Target archery is the most recognizable format of modern archery. It takes place both outdoors and indoors, over distances of up to 90 metres and using the traditional five-colour, 10-ring target.
International target archery includes two bowstyles: recurve and compound. Recurve target archery is included on the Olympic Programme, compound target archery is featured at the World Games and both are included in the Paralympic Games.
Target archers shoot at circular targets which are fixed at specific marked distances. Archers shoot on a level field with their feet or the wheels of their wheelchair on either side of a stationary shooting line. Archers may use longbow, barebow, recurve, and compound bows in target archery. This discipline is also associated with specific targets and rules made by the World Archery Federation. Formerly known by its French acronym FITA, it was founded on the 4th of September, 1931 in Lwow, Poland to set rules and standards for international archery competition.

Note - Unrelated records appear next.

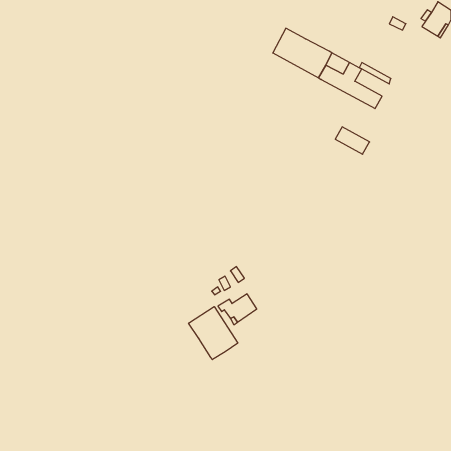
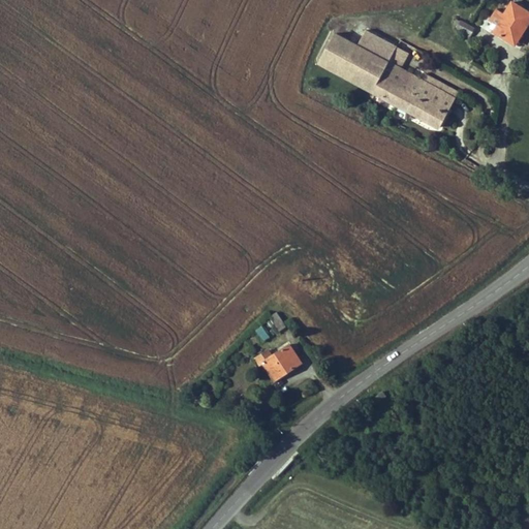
building: none -> [357,30,393,60]
building: [335,127,370,154] -> [415,81,456,113]
building: [189,307,238,360] -> none

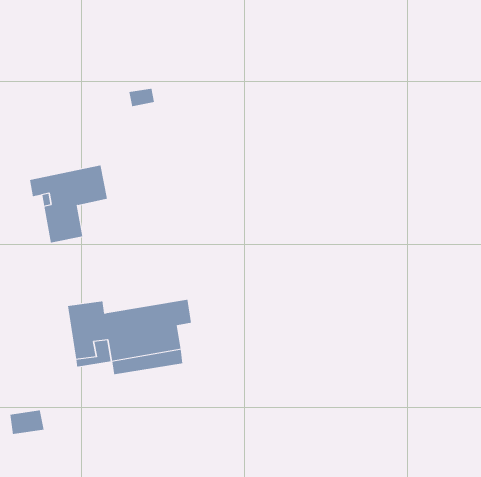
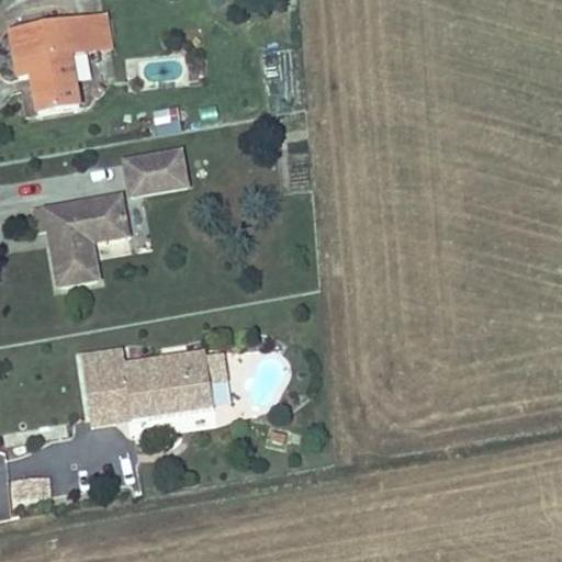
building: none -> [11,11,111,112]
building: none -> [122,147,184,192]

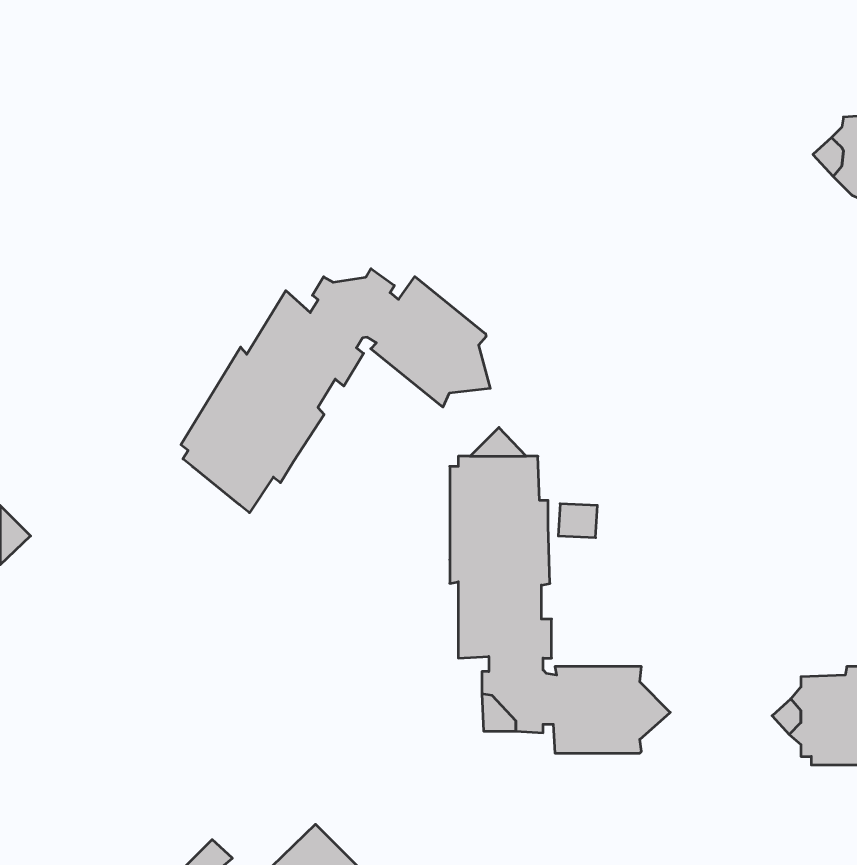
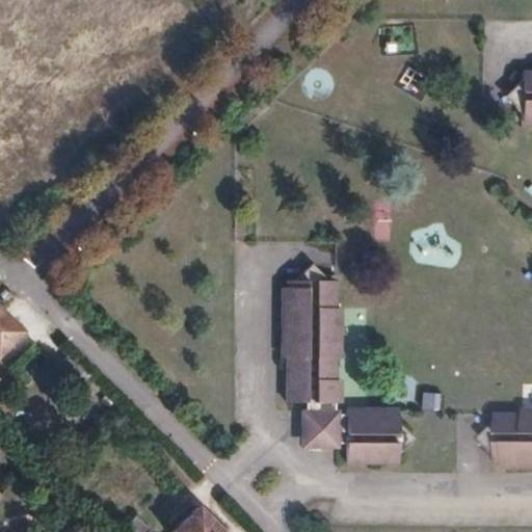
building: [181,269,490,513] -> none

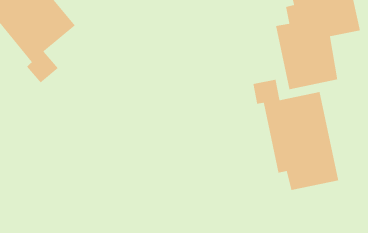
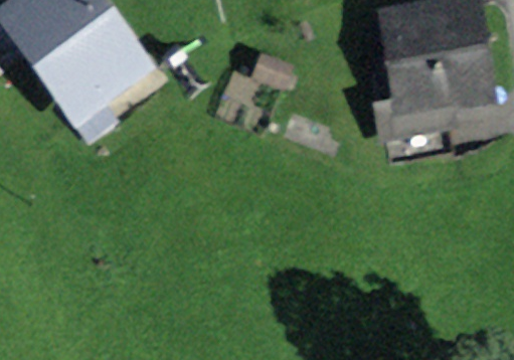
building: [253,79,339,191] -> none

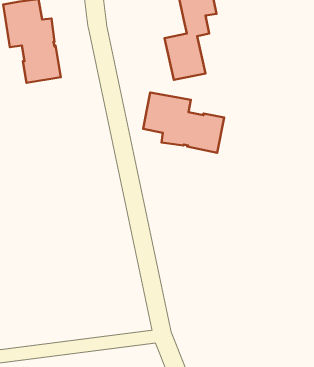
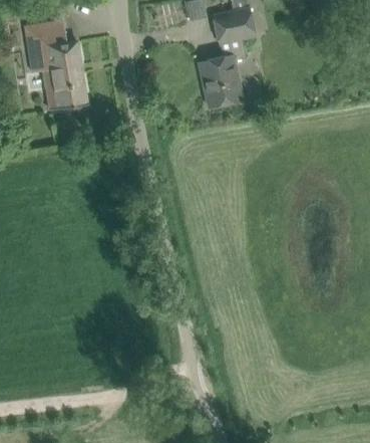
building: [143,92,224,153] -> none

Outdoor field archers shoot on a walking course – sometimes called a “roving course” – that’s usually wooded. Target distances vary from less than 10 yards to 80 yards (for IFAA/NFAA Field shoots) or 10 – 60 meters for World Archery Field Courses. Target faces differ based on the round being shot.

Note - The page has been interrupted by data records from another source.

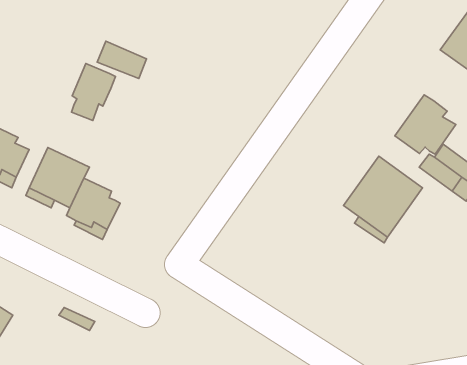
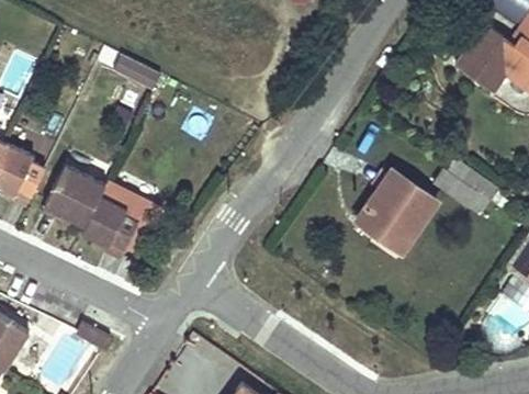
building: [71,63,116,121] -> none
building: [395,95,456,154] -> none

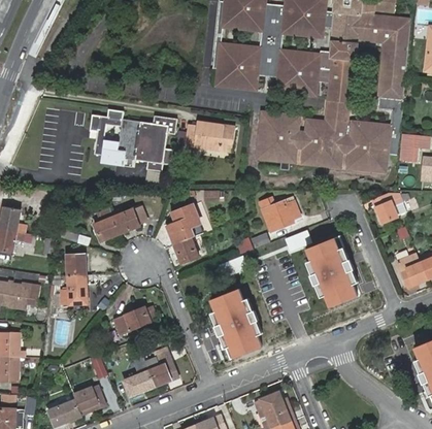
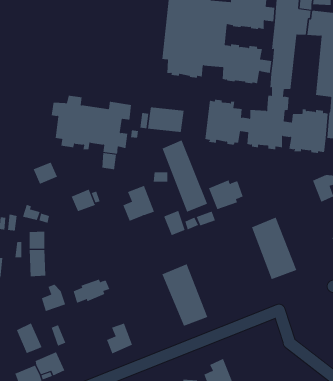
building: none -> [162,140,208,212]
building: [93,217,120,241] -> [33,162,58,185]
building: [174,237,198,265] -> [164,210,185,236]
building: none -> [41,284,66,312]
building: none -> [16,323,42,354]
building: [126,371,157,396] -> none

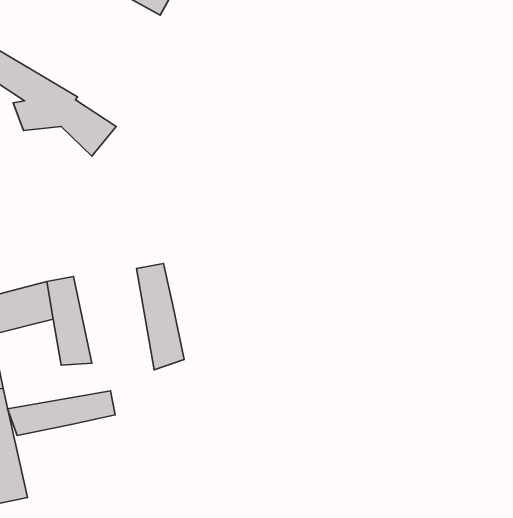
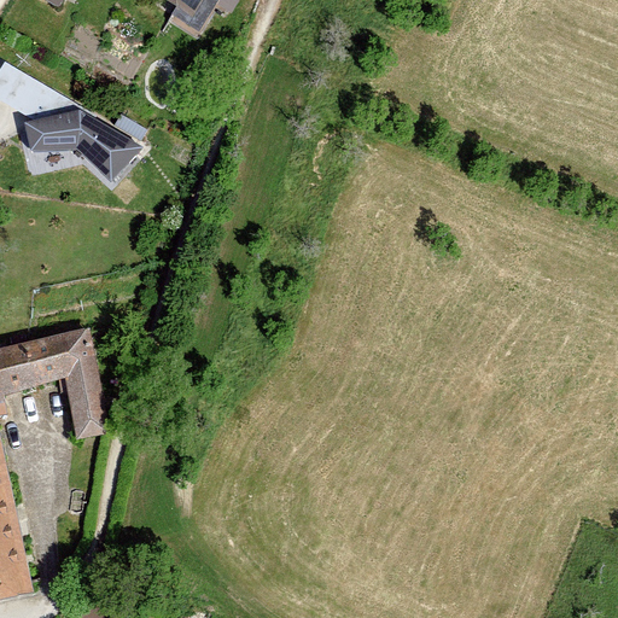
building: [136,263,184,370] -> none
building: [8,391,115,435] -> none

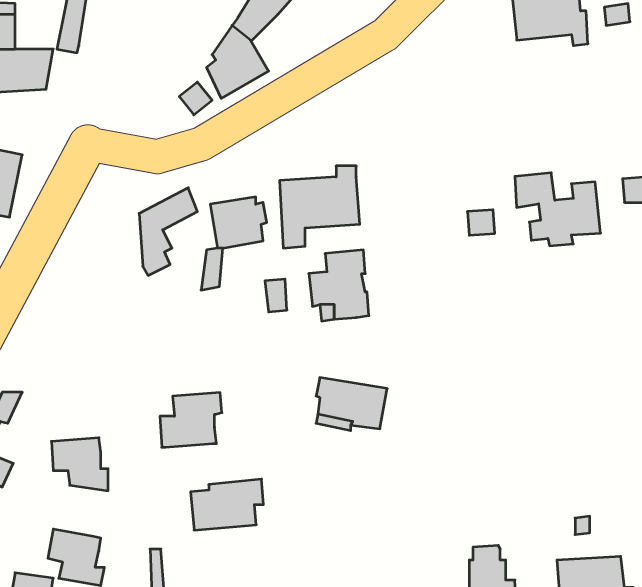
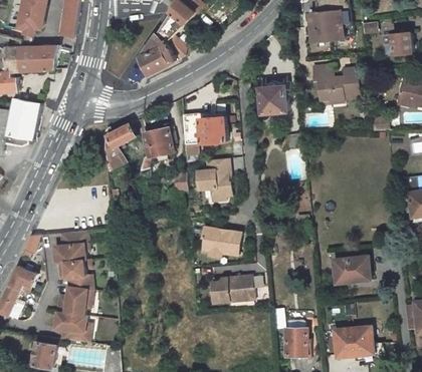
building: none -> [261,86,289,113]
building: [515,173,601,246] -> [312,64,360,104]
building: [160,393,222,447] -> [54,232,88,262]
building: none -> [335,256,371,283]
building: [191,479,263,530] -> [212,275,252,303]
building: none -> [58,286,88,314]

Archers may shoot field, hunter or animal rounds. In the field round, targets are black and white with a black center; in the hunter division, targets are all black with thin white rings and a white center; and in the animal division, paper targets feature colorful images of animals. In World Archery the targets are black with a yellow/gold center.
Events are usually conducted according to the rules of either the International Field Archery Association (IFAA) or the World Archery Federation (WA). Others may be held under the rules of national organisations such as the UK's National Field Archery Society (NFAS) and the National Field Archery Association (NFAA) in the USA.
Well it’s a shooting format in which archers walk a target course in the woods, or through fields – or both.
Think of it like a golf course, where the “holes” are three-dimensional, foam targets that look like various game animals – deer, bears, leopards, antelope, etc. So archers move from station to station, where they shoot at these animal targets at various (known or unknown) distances, in varying settings. It started as a way for bowhunters to practice on lifelike targets in places similar to where they hunt.
Unlike golf, an archer only takes one shot to hit each target. Every “hole” on a 3D course is a Par 1. Points are earned by arrows hitting various scoring rings on the targets. And a typical 3D round is 20 - 28 targets, versus 18 holes. Typically during a weekend/two day tournament a competitor will shoot 3 rounds of targets. This can be any amount of targets from 60 – 80.
There are recreational 3D shoots held by archery clubs, individuals and organizations all over the country. They may or may not be competitive events. Some are held strictly for hunting practice.
The governing body of 3D archery is Canada is Archery Canada and each province in Canada has a Provincial Sport Organization to represent its’ members. Archery Alberta follows Archery Canada and World Archery rules. 3D archery typically runs an indoor season in the winter and outdoor in the summer months.
Archery Alberta is the source for target, field and 3D archery in Alberta. Archery Alberta, the trade name of the ATAA (Alberta Target Archers Association is the recognized Provincial Sport Association representing archery in Alberta through the Alberta Sport Connection.
Archery Alberta facilitates the development of the sport of archery by providing accessible opportunities for clubs and archers to participate in a broad range of programs across the multiple disciplines to whatever level they choose.